Running the two-way fixed effects models to control for Year and Time we have:
smoking_rate3 <- lm(data = CigarettesSW, packs ~ cpi + price + taxs)
smoking_rate_FE<- feols(packs ~ cpi + price + taxs | state + year,
data = CigarettesSW)
## The variable 'cpi' has been removed because of collinearity (see $collin.var).
summary(smoking_rate_FE)
## OLS estimation, Dep. Var.: packs
## Observations: 96
## Fixed-effects: state: 48, year: 2
## Standard-errors: IID
## Estimate Std. Error t value Pr(>|t|)
## price -0.579361 0.199082 -2.910161 0.0055981 **
## taxs 0.152363 0.256588 0.593803 0.5556174
## ... 1 variable was removed because of collinearity (cpi)
## ---
## Signif. codes: 0 '***' 0.001 '**' 0.01 '*' 0.05 '.' 0.1 ' ' 1
## RMSE: 4.05627 Adj. R2: 0.947558
## Within R2: 0.53662
stargazer(smoking_rate3,type = "text")
##
## ===============================================
## Dependent variable:
## ---------------------------
## packs
## -----------------------------------------------
## cpi 103.926***
## (38.363)
##
## price -1.102***
## (0.357)
##
## taxs 0.569
## (0.469)
##
## Constant 104.580***
## (21.453)
##
## -----------------------------------------------
## Observations 96
## R2 0.488
## Adjusted R2 0.471
## Residual Std. Error 18.816 (df = 92)
## F Statistic 29.201*** (df = 3; 92)
## ===============================================
## Note: *p<0.1; **p<0.05; ***p<0.01
Since CPI was eliminated due to its strong correlation and subsequent redundancy, out of curiosity I’ll see what the model would look like if it were with the variables taxs, tax and price.
smoking_rate8 <- lm(data = CigarettesSW, packs ~ price + taxs + tax)

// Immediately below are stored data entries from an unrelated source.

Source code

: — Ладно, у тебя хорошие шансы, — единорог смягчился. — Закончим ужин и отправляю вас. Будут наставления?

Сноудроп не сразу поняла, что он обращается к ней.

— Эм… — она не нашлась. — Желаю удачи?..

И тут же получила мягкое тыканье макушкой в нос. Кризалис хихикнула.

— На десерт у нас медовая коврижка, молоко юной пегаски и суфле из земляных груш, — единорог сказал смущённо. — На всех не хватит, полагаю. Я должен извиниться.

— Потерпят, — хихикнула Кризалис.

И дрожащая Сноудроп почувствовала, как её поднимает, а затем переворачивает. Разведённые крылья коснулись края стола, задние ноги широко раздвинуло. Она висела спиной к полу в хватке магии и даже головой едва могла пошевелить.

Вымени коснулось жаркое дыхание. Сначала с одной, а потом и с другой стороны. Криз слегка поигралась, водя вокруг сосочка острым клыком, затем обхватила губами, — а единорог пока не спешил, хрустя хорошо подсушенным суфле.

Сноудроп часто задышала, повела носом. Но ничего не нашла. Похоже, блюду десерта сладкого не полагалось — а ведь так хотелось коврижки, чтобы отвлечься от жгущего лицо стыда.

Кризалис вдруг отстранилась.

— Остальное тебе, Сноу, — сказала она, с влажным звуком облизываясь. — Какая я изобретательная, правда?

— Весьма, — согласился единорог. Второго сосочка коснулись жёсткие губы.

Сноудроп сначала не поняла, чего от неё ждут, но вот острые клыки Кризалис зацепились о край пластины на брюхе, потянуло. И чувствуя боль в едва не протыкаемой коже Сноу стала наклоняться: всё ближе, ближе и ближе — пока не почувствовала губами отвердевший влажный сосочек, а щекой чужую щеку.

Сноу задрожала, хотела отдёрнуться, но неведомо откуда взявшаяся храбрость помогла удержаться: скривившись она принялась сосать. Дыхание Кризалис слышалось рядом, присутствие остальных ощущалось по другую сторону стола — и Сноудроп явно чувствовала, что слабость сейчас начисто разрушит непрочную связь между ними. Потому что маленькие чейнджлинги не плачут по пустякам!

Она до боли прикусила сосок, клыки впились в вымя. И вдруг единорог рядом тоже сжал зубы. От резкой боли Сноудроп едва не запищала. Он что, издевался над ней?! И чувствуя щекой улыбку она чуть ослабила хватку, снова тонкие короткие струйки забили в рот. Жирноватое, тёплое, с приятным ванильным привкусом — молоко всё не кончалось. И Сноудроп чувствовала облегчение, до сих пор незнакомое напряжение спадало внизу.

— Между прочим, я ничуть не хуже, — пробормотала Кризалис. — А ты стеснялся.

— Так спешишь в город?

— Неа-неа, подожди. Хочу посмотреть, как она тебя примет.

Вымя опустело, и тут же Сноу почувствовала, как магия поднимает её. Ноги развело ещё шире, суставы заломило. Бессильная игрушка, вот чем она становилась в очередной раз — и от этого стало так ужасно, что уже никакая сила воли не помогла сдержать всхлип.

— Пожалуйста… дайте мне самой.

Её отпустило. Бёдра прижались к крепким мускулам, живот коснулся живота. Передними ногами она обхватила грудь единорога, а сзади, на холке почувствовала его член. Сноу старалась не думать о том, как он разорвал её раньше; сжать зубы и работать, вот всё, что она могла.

stargazer(smoking_rate8,type = "text")
##
## ===============================================
## Dependent variable:
## ---------------------------
## packs
## -----------------------------------------------
## price -0.179
## (0.118)
##
## taxs -0.658
## (0.684)
##
## tax 0.186
## (0.733)
##
## Constant 158.774***
## (7.814)
##
## -----------------------------------------------
## Observations 96
## R2 0.447
## Adjusted R2 0.429
## Residual Std. Error 19.545 (df = 92)
## F Statistic 24.818*** (df = 3; 92)
## ===============================================
## Note: *p<0.1; **p<0.05; ***p<0.01
summary(smoking_rate_FE)
## OLS estimation, Dep. Var.: packs
## Observations: 96
## Fixed-effects: state: 48, year: 2
## Standard-errors: IID
## Estimate Std. Error t value Pr(>|t|)
## price -0.579361 0.199082 -2.910161 0.0055981 **
## taxs 0.152363 0.256588 0.593803 0.5556174
## ... 1 variable was removed because of collinearity (cpi)
## ---
## Signif. codes: 0 '***' 0.001 '**' 0.01 '*' 0.05 '.' 0.1 ' ' 1
## RMSE: 4.05627 Adj. R2: 0.947558
## Within R2: 0.53662
smoking_rate_FE2<- feols(packs ~ price + taxs + tax | state + year,
data = CigarettesSW)
summary(smoking_rate_FE2)
## OLS estimation, Dep. Var.: packs
## Observations: 96
## Fixed-effects: state: 48, year: 2
## Standard-errors: IID
## Estimate Std. Error t value Pr(>|t|)
## price -0.581433 0.199297 -2.917419 0.0055395 **
## taxs 0.572783 0.510465 1.122081 0.2679141
## tax -0.514392 0.539740 -0.953036 0.3457781
## ---
## Signif. codes: 0 '***' 0.001 '**' 0.01 '*' 0.05 '.' 0.1 ' ' 1
## RMSE: 4.01504 Adj. R2: 0.947451
## Within R2: 0.545992
So, keeping year and state constant, price is still negatively associated with number of cigarette packs, but taxes (both excise and average) are going in opposite directions. The coefficient on price is quite similar in both FE models (-0.579, -0.581). My thoughts are that these effects could be that due to the variation in state tax codes and levels of personal income per person (which were not included in my analysis). As we know, some states don’t have income tax, others have lower or higher taxes on certain goods. It would therefore make sense that the average price of cigarettes would be the strongest indicator regarding the number of packs per capita.